» **Exercise requirements**:
Retype the lines of the listing from the one containing "Date d’incorporation" through the one containing "Marie-Eve Godbout, Régis", with both end lines included, and reproduce them precisely.

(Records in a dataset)
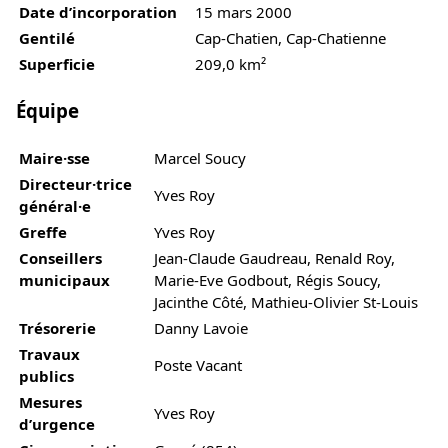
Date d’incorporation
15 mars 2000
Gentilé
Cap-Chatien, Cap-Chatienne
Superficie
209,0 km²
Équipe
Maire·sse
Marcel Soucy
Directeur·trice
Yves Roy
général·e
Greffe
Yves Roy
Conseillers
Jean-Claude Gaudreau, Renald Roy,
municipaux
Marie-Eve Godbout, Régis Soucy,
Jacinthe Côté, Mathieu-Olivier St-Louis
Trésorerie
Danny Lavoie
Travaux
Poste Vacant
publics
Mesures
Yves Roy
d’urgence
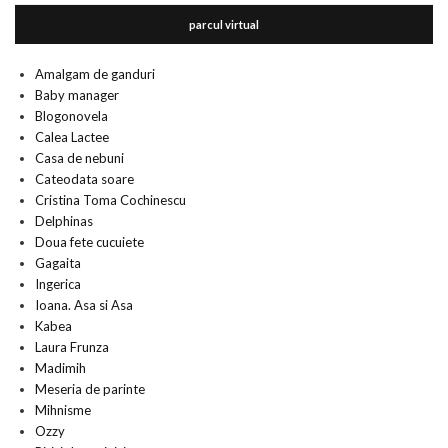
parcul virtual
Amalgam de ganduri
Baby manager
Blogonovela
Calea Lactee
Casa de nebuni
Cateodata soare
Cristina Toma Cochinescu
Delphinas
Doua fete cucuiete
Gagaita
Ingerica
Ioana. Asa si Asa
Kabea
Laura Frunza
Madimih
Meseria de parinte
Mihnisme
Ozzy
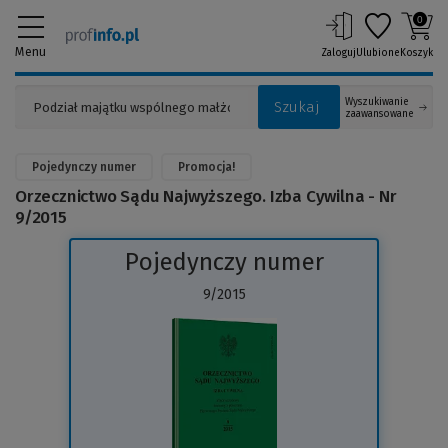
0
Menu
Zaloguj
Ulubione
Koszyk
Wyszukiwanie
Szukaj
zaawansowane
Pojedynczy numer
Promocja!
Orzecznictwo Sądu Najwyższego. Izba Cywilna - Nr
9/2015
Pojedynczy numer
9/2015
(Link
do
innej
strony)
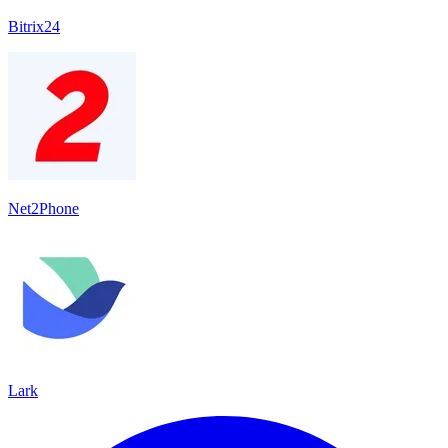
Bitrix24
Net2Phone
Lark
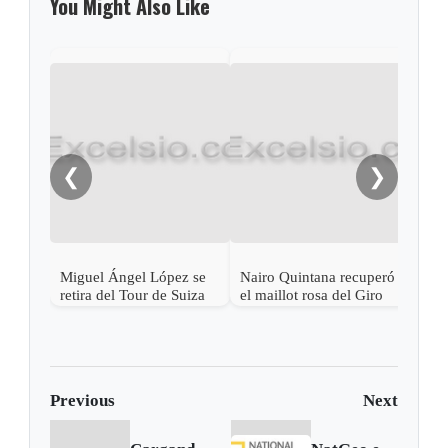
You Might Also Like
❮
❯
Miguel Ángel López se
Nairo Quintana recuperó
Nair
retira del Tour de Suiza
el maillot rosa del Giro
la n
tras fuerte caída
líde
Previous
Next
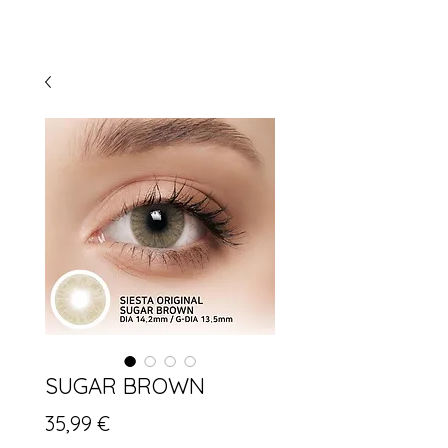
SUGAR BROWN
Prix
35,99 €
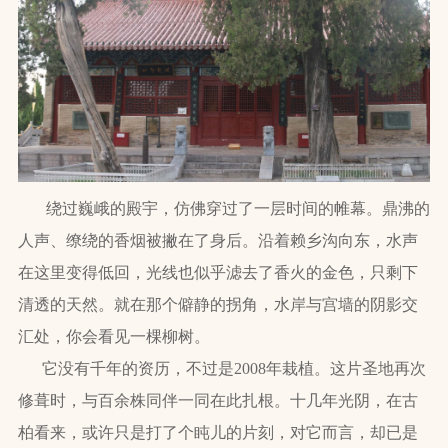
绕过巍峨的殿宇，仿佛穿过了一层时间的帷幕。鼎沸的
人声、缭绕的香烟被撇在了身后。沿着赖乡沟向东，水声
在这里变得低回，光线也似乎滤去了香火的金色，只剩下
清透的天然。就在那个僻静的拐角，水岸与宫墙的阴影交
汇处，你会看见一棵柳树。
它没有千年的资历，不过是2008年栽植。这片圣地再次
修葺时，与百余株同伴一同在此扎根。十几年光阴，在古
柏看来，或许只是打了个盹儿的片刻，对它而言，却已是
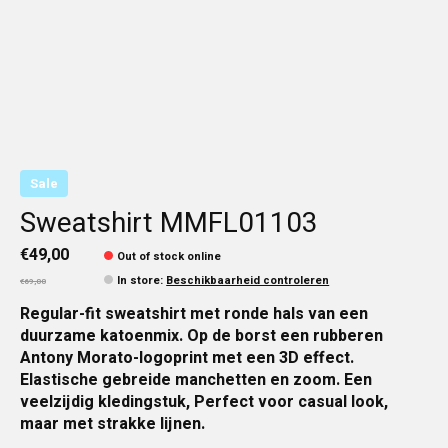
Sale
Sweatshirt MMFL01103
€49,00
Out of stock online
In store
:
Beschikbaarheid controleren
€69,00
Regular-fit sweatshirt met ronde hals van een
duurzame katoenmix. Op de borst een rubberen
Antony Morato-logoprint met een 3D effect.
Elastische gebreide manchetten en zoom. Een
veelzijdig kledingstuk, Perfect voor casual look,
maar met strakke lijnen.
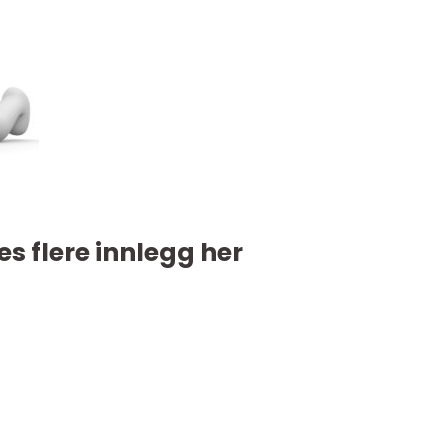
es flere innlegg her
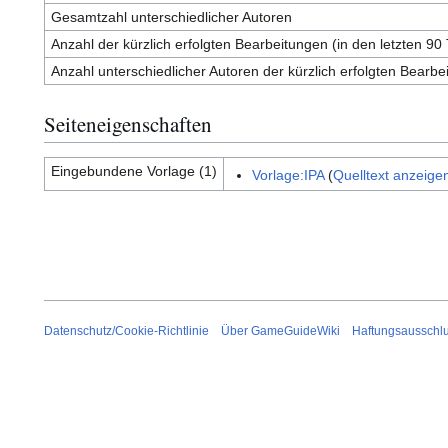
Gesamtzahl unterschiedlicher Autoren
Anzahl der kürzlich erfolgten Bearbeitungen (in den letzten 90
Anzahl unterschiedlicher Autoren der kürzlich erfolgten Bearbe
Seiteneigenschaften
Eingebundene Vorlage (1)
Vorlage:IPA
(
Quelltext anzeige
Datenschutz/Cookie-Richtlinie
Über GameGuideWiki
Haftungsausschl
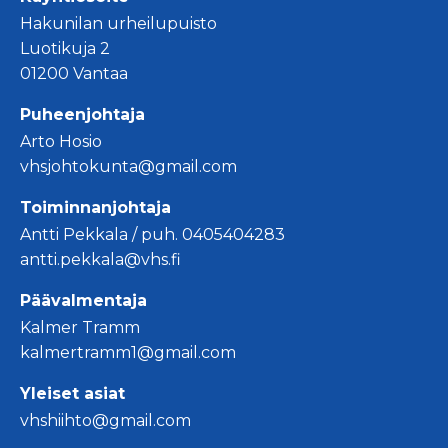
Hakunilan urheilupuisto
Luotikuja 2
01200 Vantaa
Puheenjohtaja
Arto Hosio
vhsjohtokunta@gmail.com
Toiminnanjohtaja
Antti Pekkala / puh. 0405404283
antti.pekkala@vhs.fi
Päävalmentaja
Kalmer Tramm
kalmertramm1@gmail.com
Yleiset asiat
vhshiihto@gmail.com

--

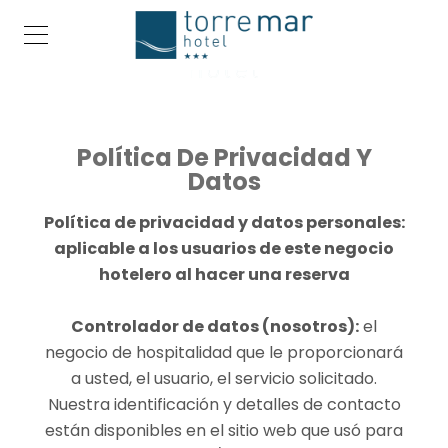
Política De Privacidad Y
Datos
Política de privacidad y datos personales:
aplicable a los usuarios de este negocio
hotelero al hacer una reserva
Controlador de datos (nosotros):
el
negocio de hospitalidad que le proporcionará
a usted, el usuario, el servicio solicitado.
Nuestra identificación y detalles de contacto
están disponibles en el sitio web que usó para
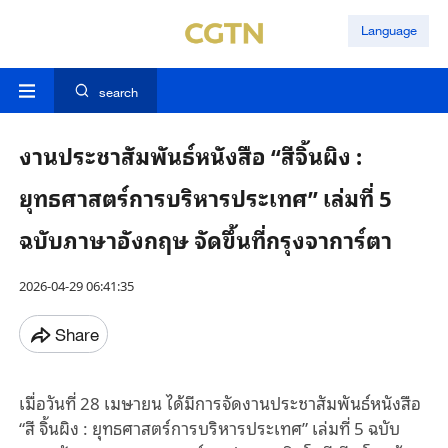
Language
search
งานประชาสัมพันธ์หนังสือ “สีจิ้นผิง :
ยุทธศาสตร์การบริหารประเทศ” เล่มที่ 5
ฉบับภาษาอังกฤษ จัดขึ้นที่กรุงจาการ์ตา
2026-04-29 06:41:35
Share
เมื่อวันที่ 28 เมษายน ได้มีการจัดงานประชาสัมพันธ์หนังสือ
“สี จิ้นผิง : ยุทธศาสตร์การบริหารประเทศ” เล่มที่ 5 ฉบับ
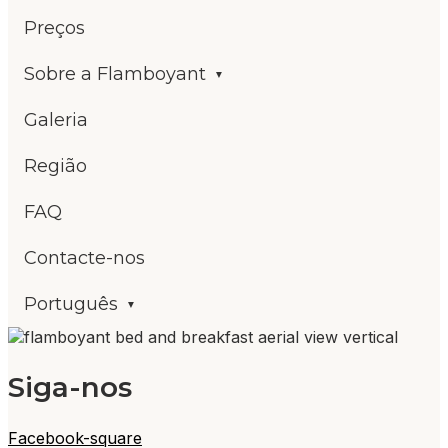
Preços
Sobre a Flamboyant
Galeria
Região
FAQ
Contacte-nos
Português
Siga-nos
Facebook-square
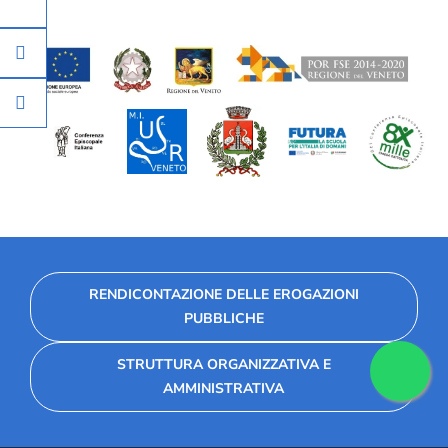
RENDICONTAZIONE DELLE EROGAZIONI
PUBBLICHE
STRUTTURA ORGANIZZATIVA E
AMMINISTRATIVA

---

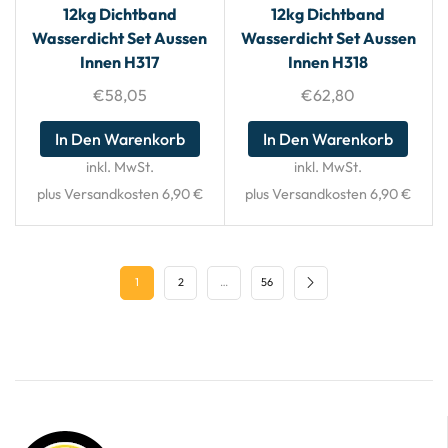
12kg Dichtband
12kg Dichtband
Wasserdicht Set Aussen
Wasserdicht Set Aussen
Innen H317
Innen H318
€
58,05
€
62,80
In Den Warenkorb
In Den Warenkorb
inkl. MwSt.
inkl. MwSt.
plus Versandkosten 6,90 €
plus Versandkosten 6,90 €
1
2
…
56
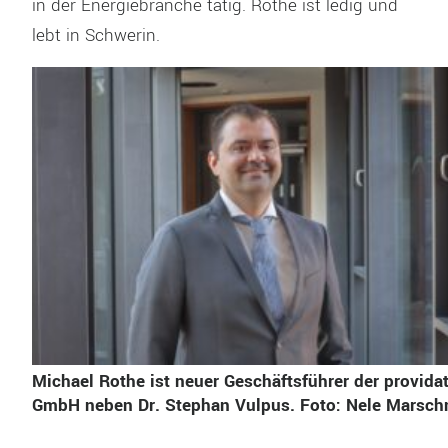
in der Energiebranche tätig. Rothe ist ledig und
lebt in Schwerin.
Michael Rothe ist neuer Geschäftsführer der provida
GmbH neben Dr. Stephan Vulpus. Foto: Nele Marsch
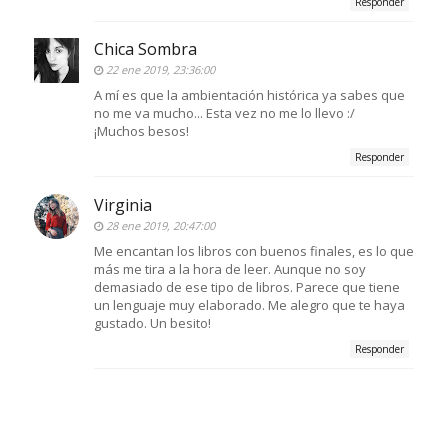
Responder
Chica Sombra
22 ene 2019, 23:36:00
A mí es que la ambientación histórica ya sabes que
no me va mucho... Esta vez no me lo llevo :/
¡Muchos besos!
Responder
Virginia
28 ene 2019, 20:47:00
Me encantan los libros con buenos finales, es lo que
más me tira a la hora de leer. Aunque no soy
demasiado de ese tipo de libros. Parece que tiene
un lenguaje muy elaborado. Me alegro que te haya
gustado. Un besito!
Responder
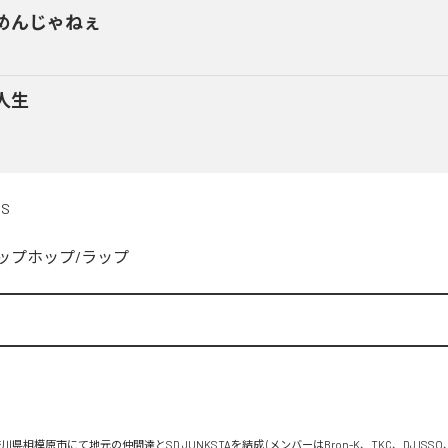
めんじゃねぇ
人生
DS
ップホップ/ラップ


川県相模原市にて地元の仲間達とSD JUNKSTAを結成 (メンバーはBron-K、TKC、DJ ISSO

» **Completed task**:
Date d’incorporation
15 mars 2000
Gentilé
Cap-Chatien, Cap-Chatienne
Superficie
209,0 km²
Équipe
Maire·sse
Marcel Soucy
Directeur·trice
Yves Roy
général·e
Greffe
Yves Roy
Conseillers
Jean-Claude Gaudreau, Renald Roy,
municipaux
Marie-Eve Godbout, Régis Soucy,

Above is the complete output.